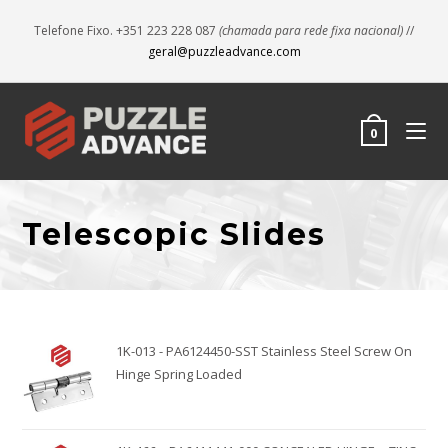
Telefone Fixo. +351 223 228 087
(chamada para rede fixa nacional)
//
geral@puzzleadvance.com
0
Telescopic Slides
1K-013 - PA6124450-SST Stainless Steel Screw On
Hinge Spring Loaded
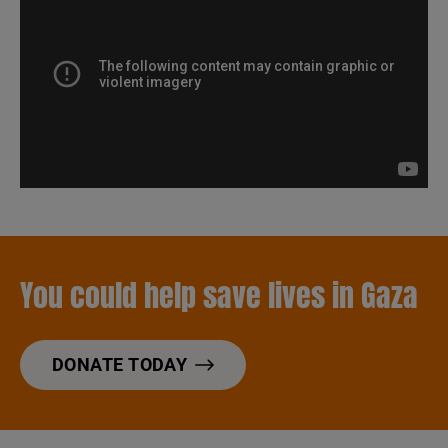
You could help save lives in Gaza
DONATE TODAY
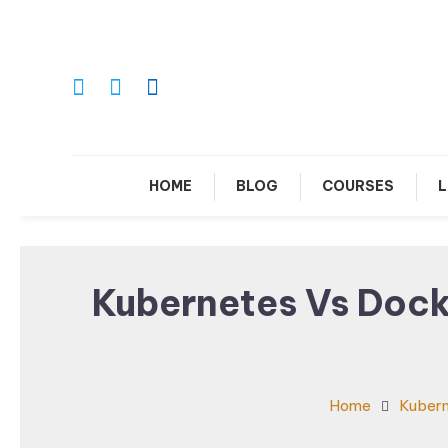
Skip
To
Content
Le
HOME
BLOG
COURSES
L
Kubernetes Vs Dock
Home
Kuber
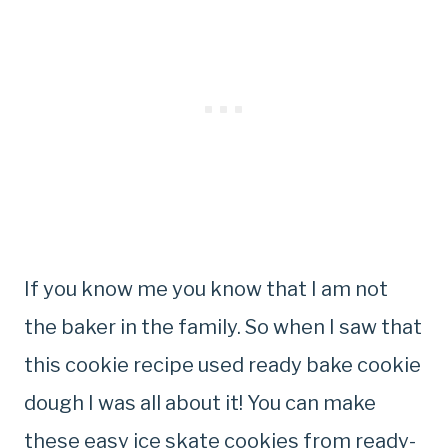
If you know me you know that I am not
the baker in the family. So when I saw that
this cookie recipe used ready bake cookie
dough I was all about it! You can make
these easy ice skate cookies from ready-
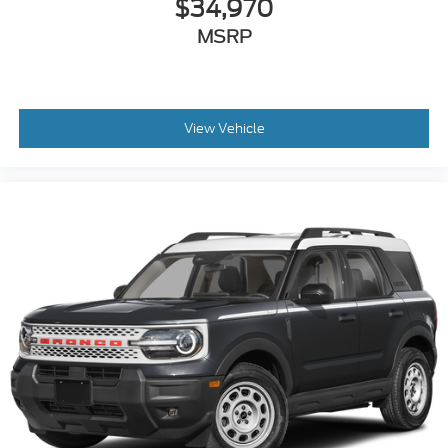
$34,970
MSRP
View Vehicle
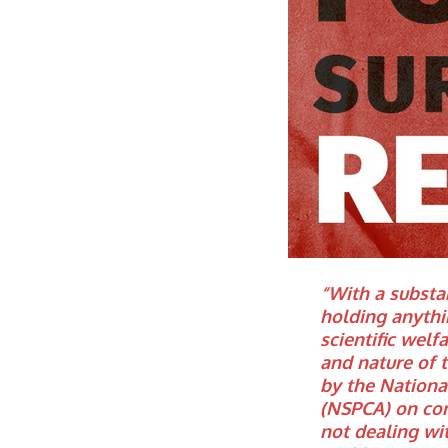
“With a substan
holding anythi
scientific welf
and nature of 
by the National
(NSPCA) on com
not dealing wit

---

■ INSTRUCTION: Locate each line in the records that contains the string "ready" and copy those lines. Case counts.

■ RESPONSE AREA:
this cookie recipe used ready bake cookie
these easy ice skate cookies from ready-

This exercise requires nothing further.